WAR proposes new medico-legal services for effective litigation

LAHORE: Medico-legal reforms are integral for effective litigation process for rape victims, War Against Rape (WAR) Director Sarah Zaman said on Thursday.
Addressing a workshop and presentation on medico-legal services in Karachi and Lahore, Zaman made some suggestions to improve their performances. In 2009, the Human Rights Commission of Pakistan (HRCP) estimated that around 60 percent of crimes against women translated into rape, while non-governmental organisation Sahil’s data showed that in 2009, 62 percent of sexual assault victims were girls and 32 percent boys.
“About 250 cases on average are recorded in Karachi every day. But 60 to 70 percent go unreported,” she said, adding that poor medico-legal recording of circumstantial evidence showing the victim’s physical injuries, psychological trauma and other personal damages worsened the situation.

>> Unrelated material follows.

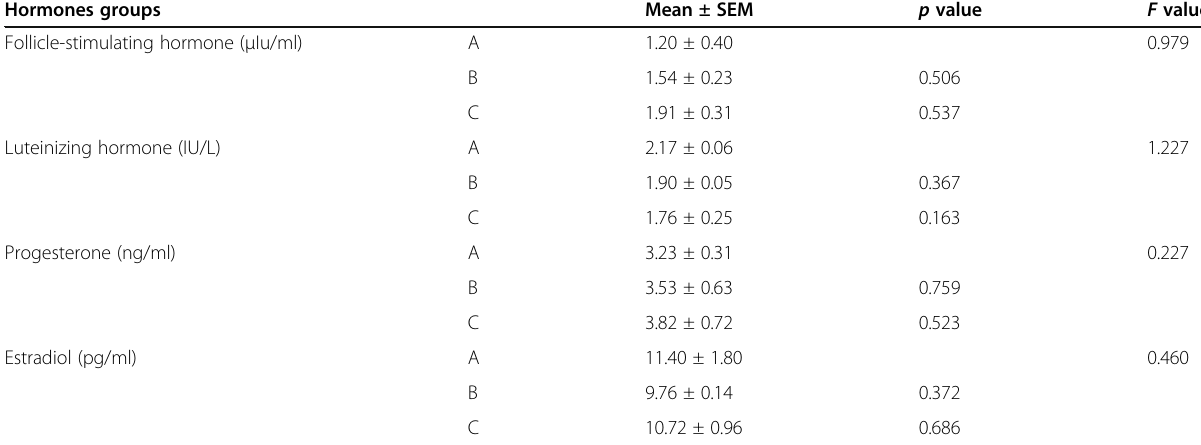
Table 3 The effect of MEPO on serum FSH, LH, progesterone, and estradiol levels of adult female Wistar rats Hormones groups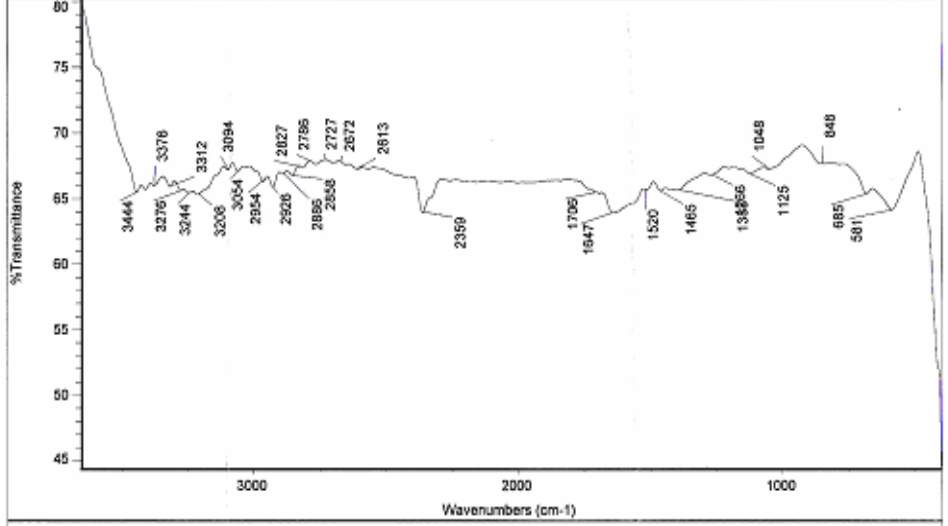
Figure 1 . FT-IR spectrum of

“Once the ML services are improved, the survivor’s story is corroborated in court, helping the litigation process. Sometimes a rape survivor forgets the incident, especially if he or she is undergoing trauma, and if the case is prolonged for a long time.
In fact, ML data is also a basis for convicting the assailant in most cases,” she said. WAR’s suggestions mainly revolved around introducing a new medico-legal form consisting of eight forms that need to be introduced for each rape case following the World Health Organisation’s (WHO) medico-legal guideline of 2003, especially with regard to sexual abuse.
Mumbai-based NGO, Sehat, also provided its own medico-legal documentation along with a sexual assault evidence kit, something which are not available anywhere in Pakistan. The eight forms that were proposed by WAR start with initial general information in form 1.
This involved obtaining informed consent of the victim separately for examination, prosecution and release of information to third parties including police, magistrate and courts. The victim therefore was free to choose to be examined and refuse the consent to prosecution.
This was important because the victim might change his or her mind to prosecute in a few months and would need the initial circumstantial information. The second form included documenting medical history, including allergies, surgeries, and other medical conditions.
Sexual history would be covered in form 3, in which the observation of blood fluids, marks of injury, washing the body after the assault, or in any way changing the state of the body after the assault was recorded. This evidence was crucial for conviction.
Form four covered forensic evidence detail, especially regarding the victim’s resistance efforts including broken nails, evidence from under the nails, blood in mouth if biting the assailant. Form five was general examination dealing with physical injuries of the victim. Sexually transmitted disease and prophylaxis was discussed in form six, revolving basically around referral to another doctor and follow up.
Survivors might have serious health issues and need separate attention and care. Form seven would require data concerning a receipt for forensic evidence, to establish that the chemical examiner had the possession of the forensic evidence. The corroborative record was filed with the ML department at a hospital.
Lastly in Form 8, an ML certificate be issued, which should not be superficially filled in and should offer more insight and detail, and the ML’s observation and medical opinion.